Following is a question by the Hon Cheung Kwok-che and a written reply by the Secretary for Labour and Welfare, Mr Matthew Cheung, in the Legislative Council today (November 18):
Last year, the Buildings Department published the Design Manual – Barrier Free Access 2008 (the Manual) to provide guidelines on building design to facilitate access by persons with disabilities (PWDs).However, some of the guidelines are not applicable to food premises.A survey conducted by the University of Hong Kong in June this year reveals that the entrances of most of the restaurants of fast food chains in Hong Kong have steps or thresholds but no access ramps.Immovable seats are also used in many food premises, neglecting the needs of PWDs.In this connection, will the Government inform this Council:
(a) why the Manual has not made it mandatory for food premises to provide suitable ramps at their main entrances for access by PWDs and seats specially designed for them; and
(b) whether it will examine when it will incorporate the requirements in (a) in the Manual so as to meet the needs of PWDs?
(a) To facilitate persons with disabilities (PWDs) to enjoy equal opportunity in entering premises and using the facilities therein, a requirement that ramps shall be provided at all changes in level (including entrance to premises), other than those served by a suitable accessible lift or accessible lifting mechanism at non-domestic premises, has already been stipulated in section 14 of the Third Schedule of the Building (Planning) Regulation (the Regulation) and section 14 of Chapter 4 of the Design Manual: Barrier Free Access 2008 (the Design Manual).The requirement of provision of ramps is not only applicable to food premises, but also generally to other non-domestic premises (such as shopping arcade, department stores etc.) and the common area of domestic premises.The above-mentioned requirement of provision of ramps at non-domestic premises has already been incorporated in the Regulation and Design Manual since 1985 and applicable to new buildings and alterations or additions of existing buildings thereafter.Since the Regulation and Design Manual do not have retrospective effect, this requirement is not applicable to food premises located at buildings built before the effective date of this requirement.However, these premises will be subject to this requirement when carrying out alteration or addition works (these include works involving structural alterations).
At present, the Regulation and Design Manual mainly regulate the building design and do not stipulate specific requirements for the furniture, including the seating design, of the food premises.
According to section 26(1) of the Disability Discrimination Ordinance (DDO), it is unlawful for a person who, whether for payment or not, provides goods, services or facilities, to discriminate against another person with a disability in the terms and conditions or in the manner, in providing goods, services or facilities to the latter.If a person with a disability is not able to use the goods, services or facilities provided by a food premises owing to inadequate access facilities or lack of suitable seating for use by a person with a disability, he/she may lodge a complaint to the Equal Opportunities Commission.However, as stipulated in section 26(2) of DDO, section 26(1) shall not apply if the provision of the goods, services or facilities would impose unjustifiable hardship (circumstances to be taken into account include : the reasonableness of any accommodation to be made available to a person with a disability; the nature of the benefit or detriment likely to accrue or be suffered by any person concerned; the effect of the disability of a person concerned; and the financial circumstances of and the estimated amount of expenditure required to be made by the person claiming unjustifiable hardship) on the person who would have to provide those goods, services or facilities.

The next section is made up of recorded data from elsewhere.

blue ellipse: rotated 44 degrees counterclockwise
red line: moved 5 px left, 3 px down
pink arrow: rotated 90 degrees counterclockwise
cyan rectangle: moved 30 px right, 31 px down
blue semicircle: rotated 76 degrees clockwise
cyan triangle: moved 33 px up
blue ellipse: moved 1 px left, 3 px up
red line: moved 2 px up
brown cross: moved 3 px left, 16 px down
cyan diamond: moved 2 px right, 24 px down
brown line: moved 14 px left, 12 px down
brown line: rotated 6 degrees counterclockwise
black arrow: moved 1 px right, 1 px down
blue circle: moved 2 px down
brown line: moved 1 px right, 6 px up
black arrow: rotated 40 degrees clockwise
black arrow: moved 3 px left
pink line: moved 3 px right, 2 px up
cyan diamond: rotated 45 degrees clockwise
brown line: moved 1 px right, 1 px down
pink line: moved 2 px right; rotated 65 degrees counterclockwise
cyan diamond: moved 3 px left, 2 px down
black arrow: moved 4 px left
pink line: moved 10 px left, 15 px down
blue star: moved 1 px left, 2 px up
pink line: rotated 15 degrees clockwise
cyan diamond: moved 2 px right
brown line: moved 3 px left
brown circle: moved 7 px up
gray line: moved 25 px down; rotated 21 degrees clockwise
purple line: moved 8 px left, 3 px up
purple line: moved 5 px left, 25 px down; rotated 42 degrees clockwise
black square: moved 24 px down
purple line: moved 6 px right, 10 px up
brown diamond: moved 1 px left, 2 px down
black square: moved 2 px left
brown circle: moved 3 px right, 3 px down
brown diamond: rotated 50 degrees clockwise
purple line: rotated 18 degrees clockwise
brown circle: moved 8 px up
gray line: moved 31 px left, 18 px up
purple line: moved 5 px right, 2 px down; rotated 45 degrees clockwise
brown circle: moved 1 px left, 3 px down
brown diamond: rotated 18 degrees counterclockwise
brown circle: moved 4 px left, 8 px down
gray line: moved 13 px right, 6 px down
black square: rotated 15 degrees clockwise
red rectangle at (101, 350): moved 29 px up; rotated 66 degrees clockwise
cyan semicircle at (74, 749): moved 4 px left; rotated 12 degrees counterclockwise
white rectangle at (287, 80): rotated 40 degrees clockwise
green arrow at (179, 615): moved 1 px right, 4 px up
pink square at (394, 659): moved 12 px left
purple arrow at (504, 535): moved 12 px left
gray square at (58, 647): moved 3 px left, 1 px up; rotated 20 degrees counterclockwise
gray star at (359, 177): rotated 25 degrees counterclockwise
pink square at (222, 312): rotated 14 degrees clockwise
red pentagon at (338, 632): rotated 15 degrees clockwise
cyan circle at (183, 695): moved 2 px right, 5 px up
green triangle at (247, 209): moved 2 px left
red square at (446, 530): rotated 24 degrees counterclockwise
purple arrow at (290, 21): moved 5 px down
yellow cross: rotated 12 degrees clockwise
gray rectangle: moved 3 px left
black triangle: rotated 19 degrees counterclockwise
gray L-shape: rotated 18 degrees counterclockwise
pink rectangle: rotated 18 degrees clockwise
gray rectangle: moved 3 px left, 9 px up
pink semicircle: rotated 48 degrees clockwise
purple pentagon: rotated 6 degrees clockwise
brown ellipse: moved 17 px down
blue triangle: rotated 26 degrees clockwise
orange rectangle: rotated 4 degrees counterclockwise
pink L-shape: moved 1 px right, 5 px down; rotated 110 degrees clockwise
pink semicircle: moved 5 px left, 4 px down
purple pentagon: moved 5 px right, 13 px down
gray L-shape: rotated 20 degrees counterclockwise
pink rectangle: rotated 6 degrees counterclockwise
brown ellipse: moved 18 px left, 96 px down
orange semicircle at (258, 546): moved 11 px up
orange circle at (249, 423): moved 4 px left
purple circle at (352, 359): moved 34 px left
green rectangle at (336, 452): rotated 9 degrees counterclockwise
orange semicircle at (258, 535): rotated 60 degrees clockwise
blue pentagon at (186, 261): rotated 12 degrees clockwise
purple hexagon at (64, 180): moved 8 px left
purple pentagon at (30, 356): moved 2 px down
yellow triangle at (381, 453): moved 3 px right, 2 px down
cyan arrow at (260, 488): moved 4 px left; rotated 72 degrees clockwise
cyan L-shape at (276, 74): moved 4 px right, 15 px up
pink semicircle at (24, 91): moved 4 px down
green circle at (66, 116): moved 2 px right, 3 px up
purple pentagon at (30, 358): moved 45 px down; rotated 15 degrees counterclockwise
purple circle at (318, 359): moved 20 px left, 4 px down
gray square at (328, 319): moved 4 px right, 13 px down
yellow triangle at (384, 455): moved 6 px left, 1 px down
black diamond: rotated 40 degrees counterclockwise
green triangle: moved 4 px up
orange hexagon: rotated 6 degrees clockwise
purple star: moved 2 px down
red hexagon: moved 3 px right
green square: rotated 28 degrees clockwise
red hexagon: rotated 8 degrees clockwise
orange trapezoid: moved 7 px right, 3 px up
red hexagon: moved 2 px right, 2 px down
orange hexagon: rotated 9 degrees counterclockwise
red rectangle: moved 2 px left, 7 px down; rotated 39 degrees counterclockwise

(b) The requirements incorporated in the current version of the Design Manual have been made on the basis of consensus reached after a comprehensive review and extensive consultation with stakeholders conducted since 2002.These include a six-month public consultation between January and June 2006.During the consultation, relevant stakeholders did not make concrete proposals on the seating design of food premises for thorough discussion.We will continue to listen to the views of PWDs and stakeholders and strive to encourage all sectors, including the food business, to collaborate to build a barrier-free environment, thereby facilitating PWDs to receive services and enjoy community facilities on an equal basis.